The Importance of Noise Reduction in Neurological Health
In Neurologically Compromised Patients (NCPs), increased anxiety levels often amplify symptoms, creating a positive feedback loop. NPT introduces a very slow, self-controlled hormetic-like perturbation to the patient’s psychophysical system using resistance exercise equipment in a safe, supportive environment. This process exposes underlying fears and anxieties and identifies rogue sensory perception defaults in response to environmental stimuli. Patients may perceive non-noxious environmental stimuli as noxious, indicating faulty initial conditions that contribute to rogue psychophysical behaviors.
Through NPT, patients learn to modulate their limbic system and its connections, interrupting their rogue perceptual errors. This modulation leads to simultaneous symptoms of relaxation and normalization of cognitive processing. The therapy involves purposefully prescribed perturbations, encouraging patients not to inhibit the emergence of neural tremors but to allow these underlying kinetics to increase chaotically. While initially confrontational, this process helps patients learn to “let go”, facilitating the evolution of chaotic dynamics into more organized patterns.

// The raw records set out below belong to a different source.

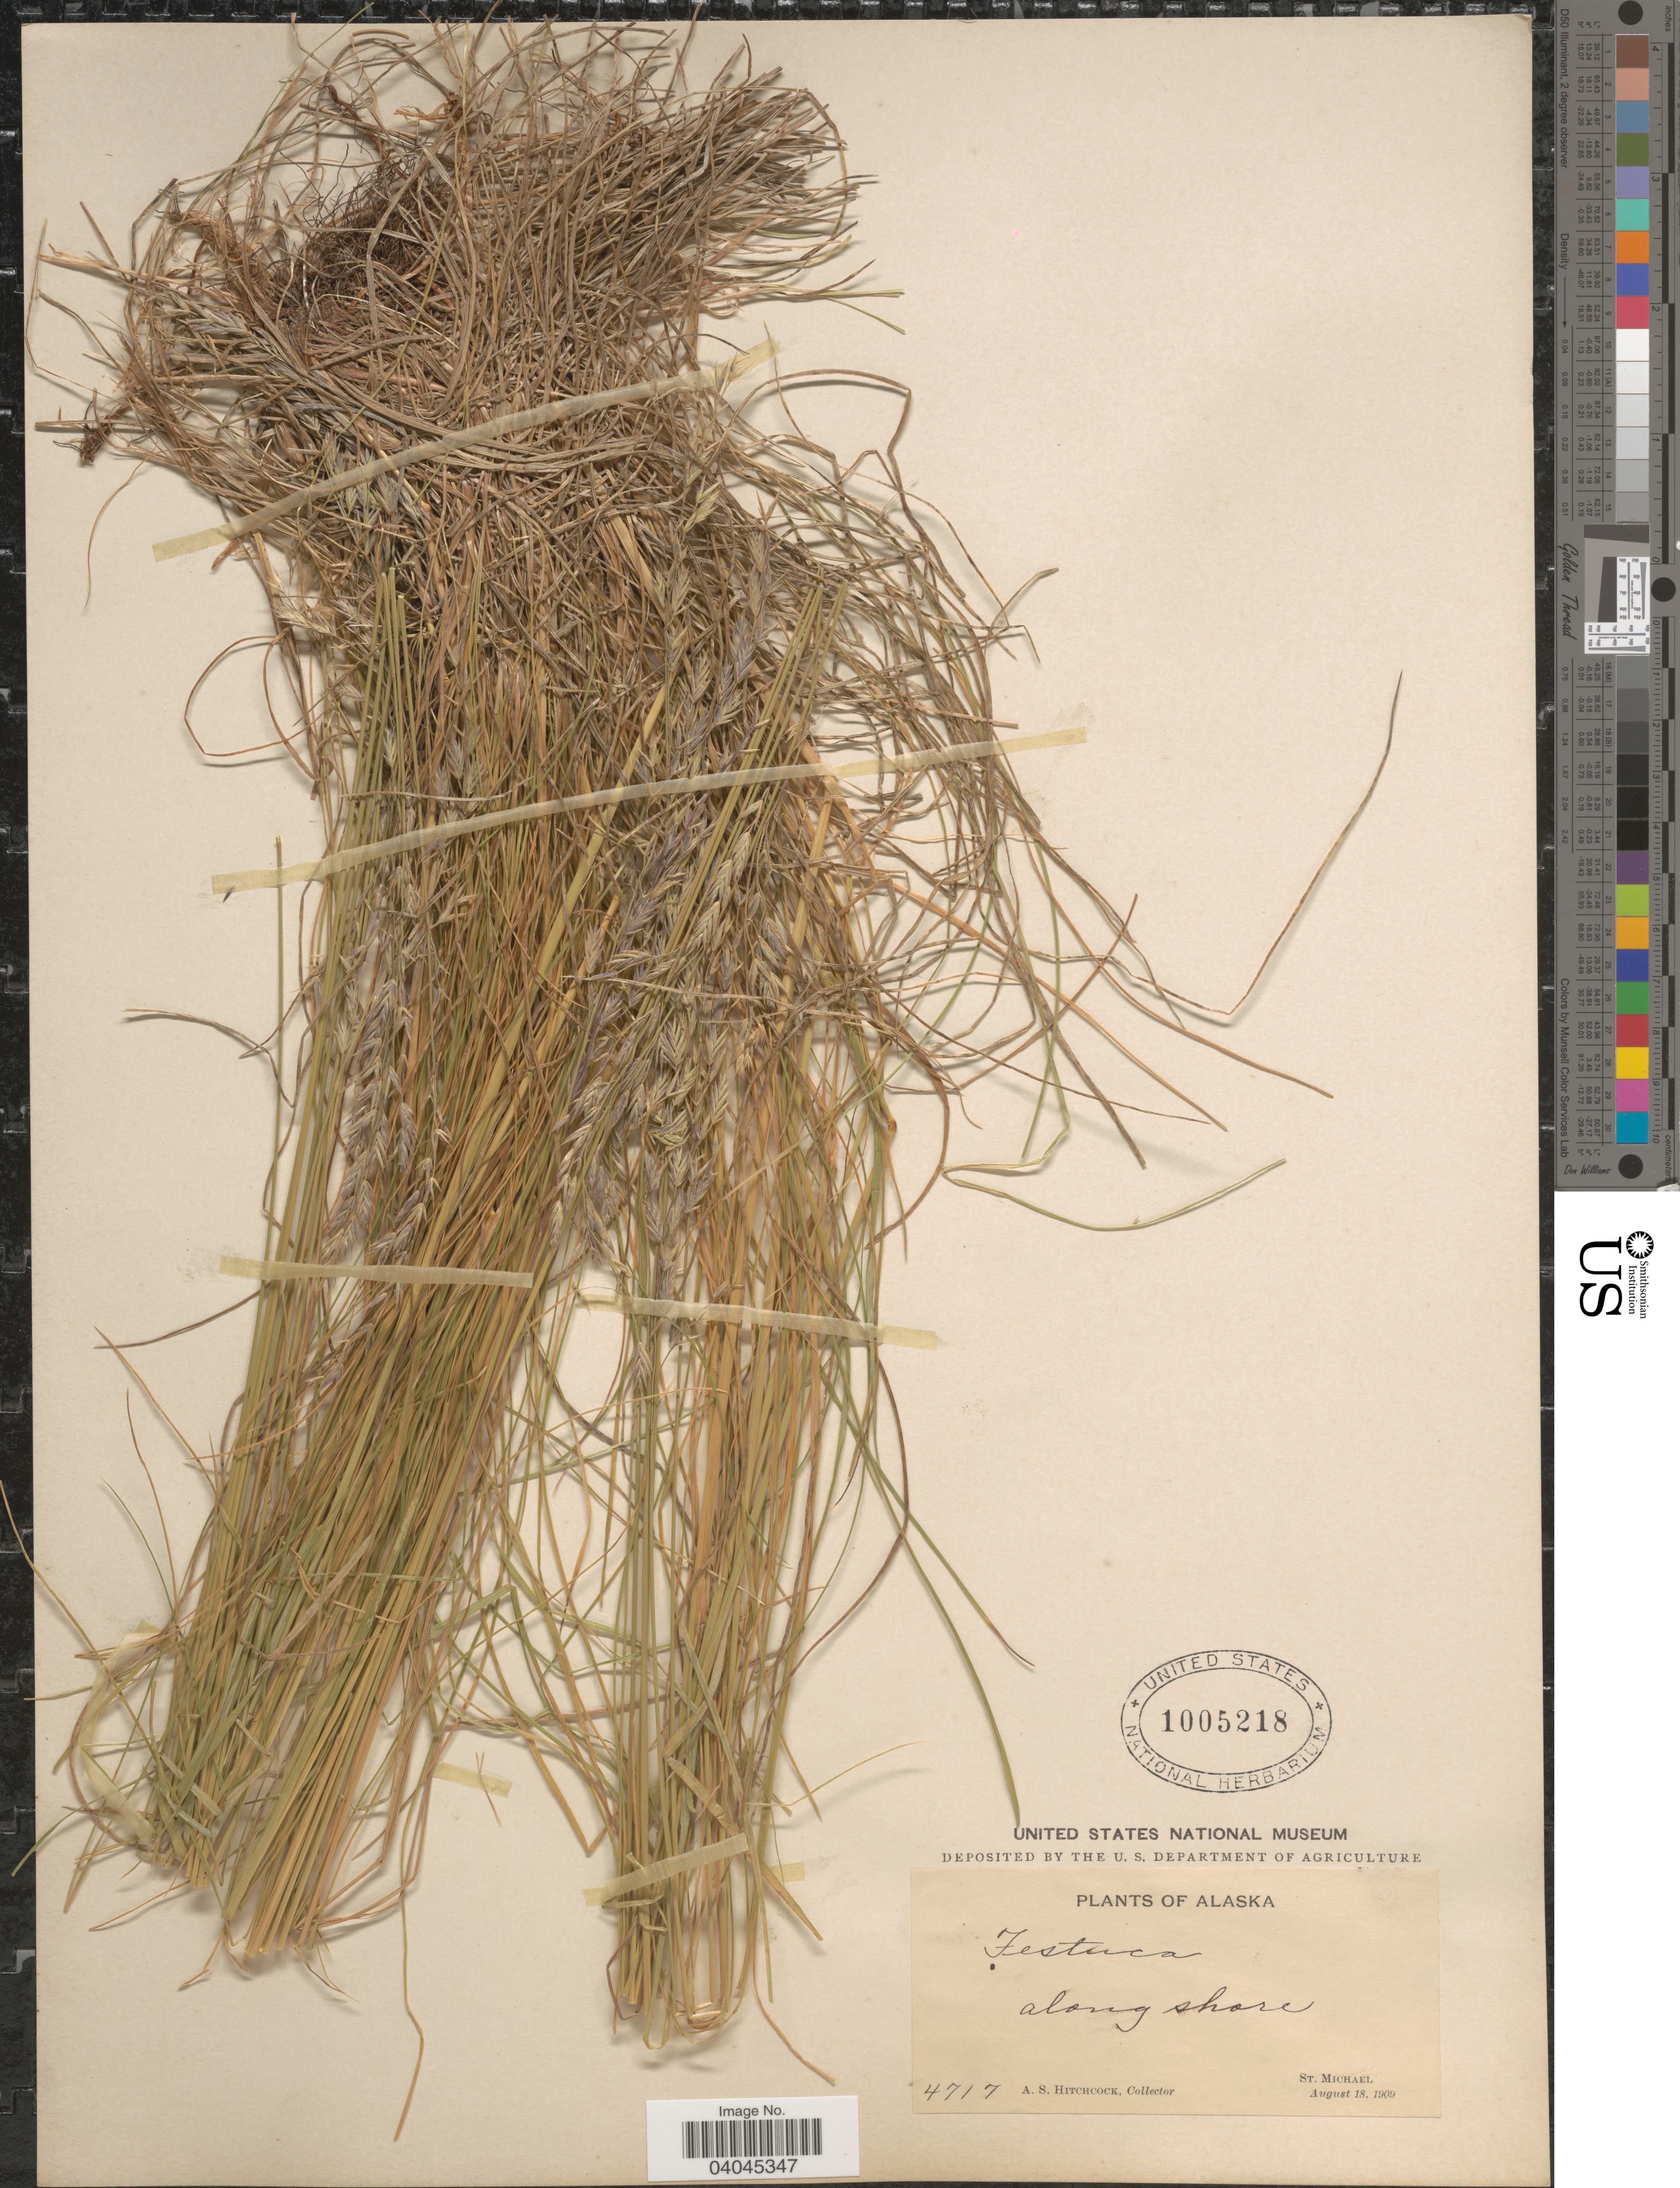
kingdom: Plantae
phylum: Tracheophyta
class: Liliopsida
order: Poales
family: Poaceae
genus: Festuca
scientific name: Festuca rubra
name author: L.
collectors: A. S. Hitchcock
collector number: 4717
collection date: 1909-08-18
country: United States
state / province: Alaska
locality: Along shore, St. Michael.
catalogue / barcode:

NPT demonstrates that when patients participate fully and embrace the evolving process, desirable changes in the structure of time-dependent dynamics can occur. These changes coincide with increased movement velocity across the body as the system sheds its over-orderliness and reorganizes into higher states of complexity. Disease and disorder, fundamentally, represent a loss of this complexity. By embracing the natural chaotic processes of the body, NPT helps restore order and complexity, leading to improved health outcomes. The therapy has proven highly effective for patients committed to actively engaging in their healing process, offering a pathway from chaos to order and facilitating the recovery of their psychophysical systems.
The rapid reversal of symptoms in NPT patients challenges the deterministic view of genetic inheritance in psychophysical disorders. Instead, these findings suggest that personal beliefs, perceptions, and behavioral patterns may significantly influence the manifestation and progression of such conditions. By altering these factors, NPT offers a promising therapeutic approach to treating a wide range of psychophysical disorders.